* WHAT THE EXERCISE ASKS
Repeat verbatim, and only, the lines of the data below, beginning at the line that contains "lipodystrophy" and stopping after the line that contains "Lipohypertrophy".

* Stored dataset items
◆ ◆ ◆
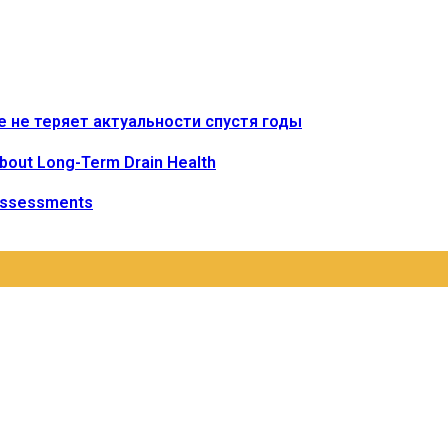
е не теряет актуальности спустя годы
bout Long-Term Drain Health
Assessments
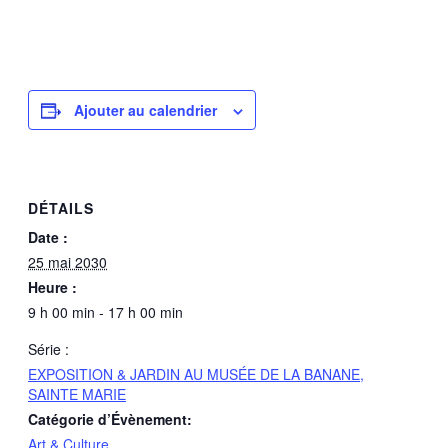
Ajouter au calendrier
DÉTAILS
Date :
25 mai 2030
Heure :
9 h 00 min - 17 h 00 min
Série :
EXPOSITION & JARDIN AU MUSÉE DE LA BANANE,
SAINTE MARIE
Catégorie d’Évènement:
Art & Culture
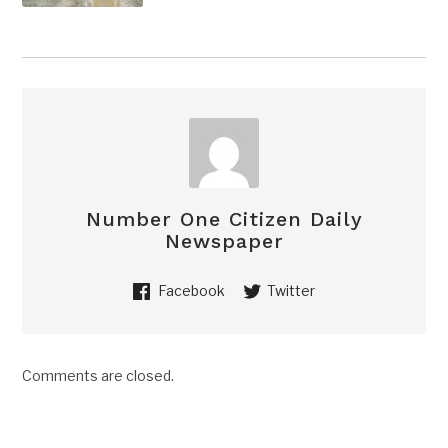
Number One Citizen Daily
Newspaper
Facebook
Twitter
Comments are closed.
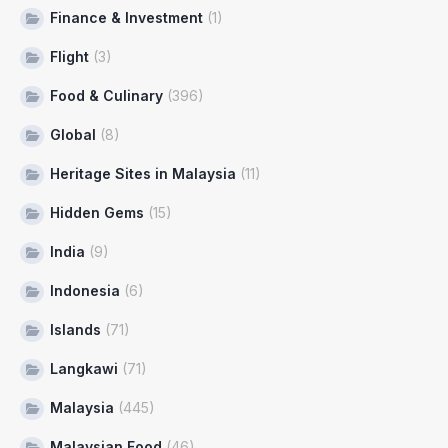
Finance & Investment
(1)
Flight
(3)
Food & Culinary
(396)
Global
(8)
Heritage Sites in Malaysia
(11)
Hidden Gems
(15)
India
(9)
Indonesia
(6)
Islands
(71)
Langkawi
(71)
Malaysia
(445)
Malaysian Food
(46)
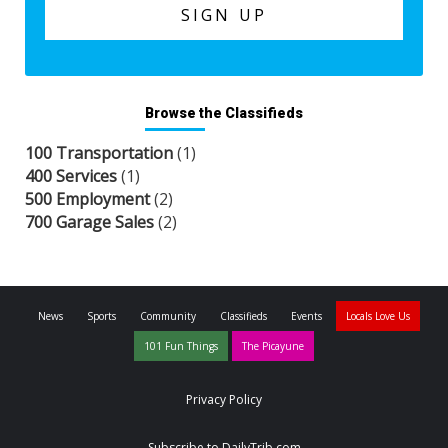
Browse the Classifieds
100 Transportation
(1)
400 Services
(1)
500 Employment
(2)
700 Garage Sales
(2)
News
Sports
Community
Classifieds
Events
Locals Love Us
101 Fun Things
The Picayune
Privacy Policy
Subscribe to DailyTrib.com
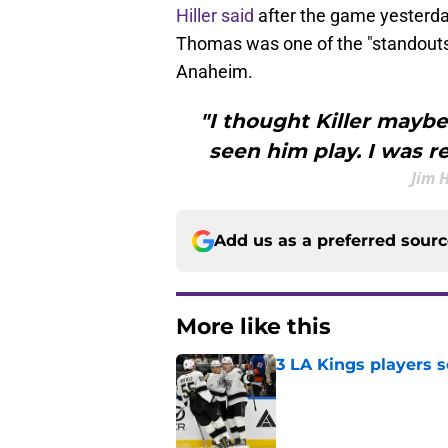
Hiller said
after the game yesterday
Thomas was one of the "standouts"
Anaheim.
"I thought Killer maybe
seen him play. I was r
Jim 
Add us as a preferred sour
More like this
3 LA Kings players s
Published by on Invalid Dat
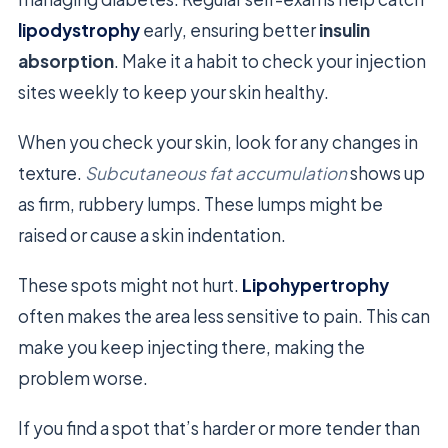
lipodystrophy
early, ensuring better
insulin
absorption
. Make it a habit to check your injection
sites weekly to keep your skin healthy.
When you check your skin, look for any changes in
texture.
Subcutaneous fat accumulation
shows up
as firm, rubbery lumps. These lumps might be
raised or cause a skin indentation.
These spots might not hurt.
Lipohypertrophy
often makes the area less sensitive to pain. This can
make you keep injecting there, making the
problem worse.
If you find a spot that’s harder or more tender than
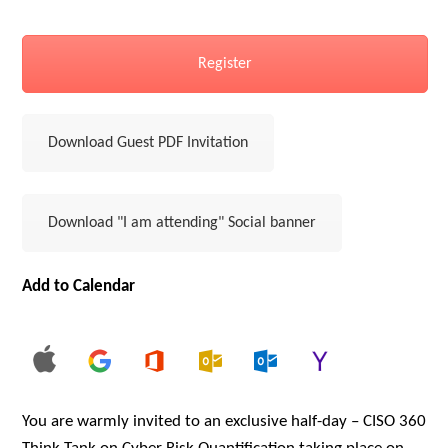
Register
Download Guest PDF Invitation
Download "I am attending" Social banner
Add to Calendar
You are warmly invited to an exclusive half-day – CISO 360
◆ ◆ ◆
* SOLVED PROBLEM
lipodystrophy
early, ensuring better
insulin
absorption
. Make it a habit to check your injection
sites weekly to keep your skin healthy.
When you check your skin, look for any changes in
texture.
Subcutaneous fat accumulation
shows up
as firm, rubbery lumps. These lumps might be
raised or cause a skin indentation.
These spots might not hurt.
Lipohypertrophy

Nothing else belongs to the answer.